Word for word, copy out every line of the records, omitting each picture.

Entries supplied:
▬▬▬

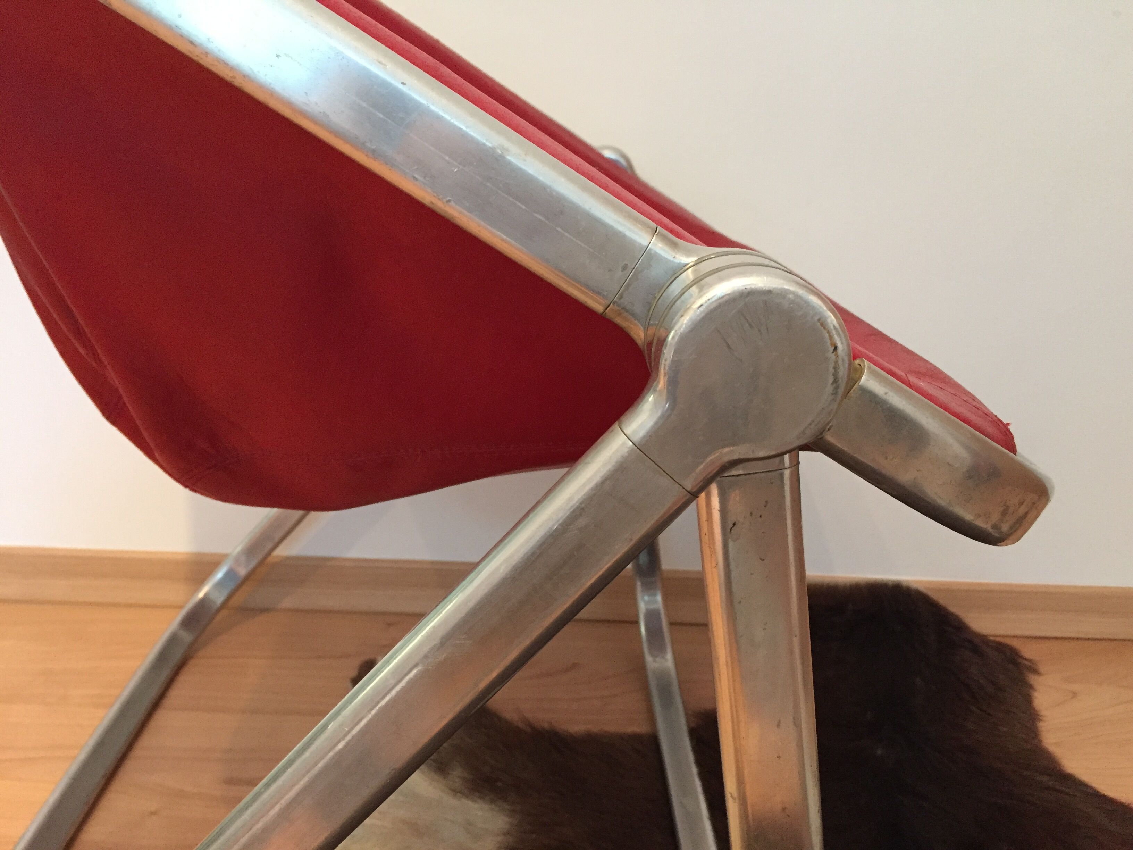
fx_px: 949
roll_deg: -2.9
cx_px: 566
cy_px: 425
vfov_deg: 48.2
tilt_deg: -18.0
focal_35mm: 29
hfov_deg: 61.7
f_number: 2.2
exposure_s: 1/25
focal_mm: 4.15
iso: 250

▬▬▬

Response:
fx_px: 949
roll_deg: -2.9
cx_px: 566
cy_px: 425
vfov_deg: 48.2
tilt_deg: -18.0
focal_35mm: 29
hfov_deg: 61.7
f_number: 2.2
exposure_s: 1/25
focal_mm: 4.15
iso: 250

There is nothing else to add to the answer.